Performing SQL, Hive and Impala queries#

For usage information and examples, see Performing SQL, Hive and Impala queries

class dataiku.SQLExecutor2(connection=None, dataset=None)#

This is a handle to execute SQL statements on a given SQL connection.

The connection is derived from either the connection parameter or the dataset parameter.

Parameters:
  • connection (string) – name of the SQL connection

  • dataset – name of a dataset or a dataiku.Dataset object.

static exec_recipe_fragment(output_dataset, query, pre_queries=[], post_queries=[], overwrite_output_schema=True, drop_partitioned_on_schema_mismatch=False)#

Executes a SQL query and store the results to the output_dataset after dropping its underlying table.

Parameters:
  • output_dataset (object) – dataiku.Dataset output dataset where to write the result of the query.

  • query (str) – SQL main query

  • pre_queries (list) – list of queries to be executed before the main query

  • post_queries (list) – list of queries to be executed after the main query

  • overwrite_output_schema (bool) – if True, generates the output schema from the query results. If False, maintains the existing output schema

  • drop_partitioned_on_schema_mismatch (bool) – for partitioned output datasets. If True, drops all partitions whose schema is inconsistent with that of the dataset. Only relevant when overwrite_output_schema=True

Returns:

None

query_to_df(query, pre_queries=None, post_queries=None, extra_conf={}, infer_from_schema=False, parse_dates=True, bool_as_str=False, dtypes=None, script_steps=None, script_input_schema=None, script_output_schema=None, **kwargs)#

This function returns the result of the main query as a pandas dataframe.

Parameters:
  • query (str) – SQL main query

  • pre_queries (list) – list of queries to be executed before the main query

  • post_queries (list) – list of queries to be executed after the main query

  • extra_conf – do not use

  • infer_from_schema (bool) – if True, the resulting pandas dataframe types are set per the SQL query datatypes rather than being inferred by pandas

  • parse_dates (bool) – if True, SQL datetime columns are set as datetime dtypes in the resulting pandas dataframe. The infer_from_schema must be True for this param to be relevant

  • bool_as_str (bool) – whether to cast boolean values as string

  • dtypes (dict) – with key= column name and value=`numpy.dtype()`

  • script_steps – do not use

  • script_input_schema – do not use

  • script_output_schema – do not use

Returns:

a pandas dataframe with the result of the query.

query_to_iter(query, pre_queries=None, post_queries=None, extra_conf={}, script_steps=None, script_input_schema=None, script_output_schema=None, **kwargs)#

This function returns a QueryReader to iterate on the rows.

Parameters:
  • query (str) – the main query

  • pre_queries (list) – list of queries to be executed before the main query

  • post_queries (list) – list of queries to be executed after the main query

  • script_steps – do not use

  • script_input_schema – do not use

  • script_output_schema – do not use

Returns:

a QueryReader to iterate on the rows.

- - - - - - -

Exercises:
1) Print the part of the SQL executor documentation starting at "Performing SQL, Hive and Impala queries#" and ending at "the dataset parameter.".
2) In the SQL executor documentation, what does query_to_iter return?

Provided information:
- - - - - - -

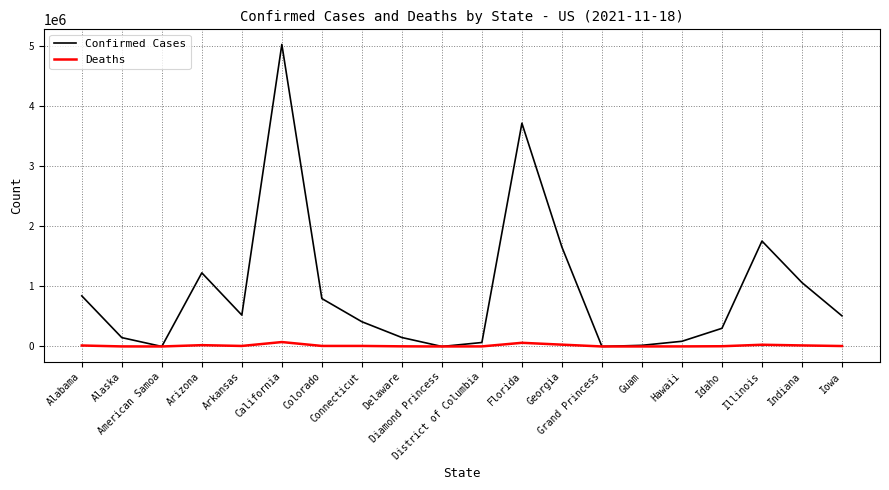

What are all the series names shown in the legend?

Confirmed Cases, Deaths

- - - - - - -

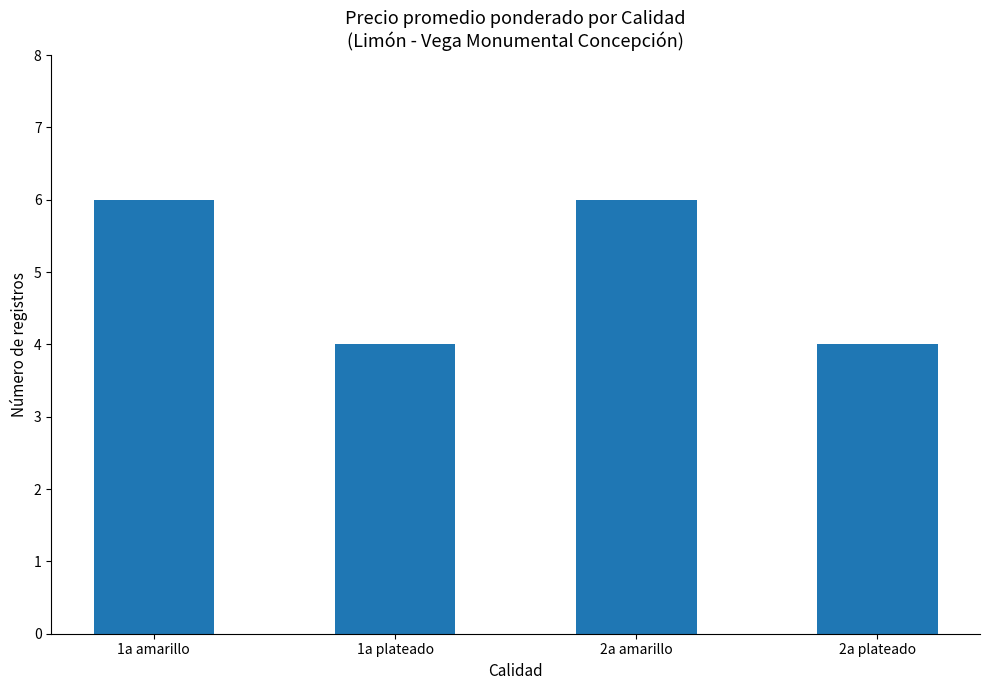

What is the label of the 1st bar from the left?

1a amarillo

- - - - - - -

Solved tasks:
1)
Performing SQL, Hive and Impala queries#

For usage information and examples, see Performing SQL, Hive and Impala queries

class dataiku.SQLExecutor2(connection=None, dataset=None)#

This is a handle to execute SQL statements on a given SQL connection.

The connection is derived from either the connection parameter or the dataset parameter.

2) A QueryReader to iterate on the rows.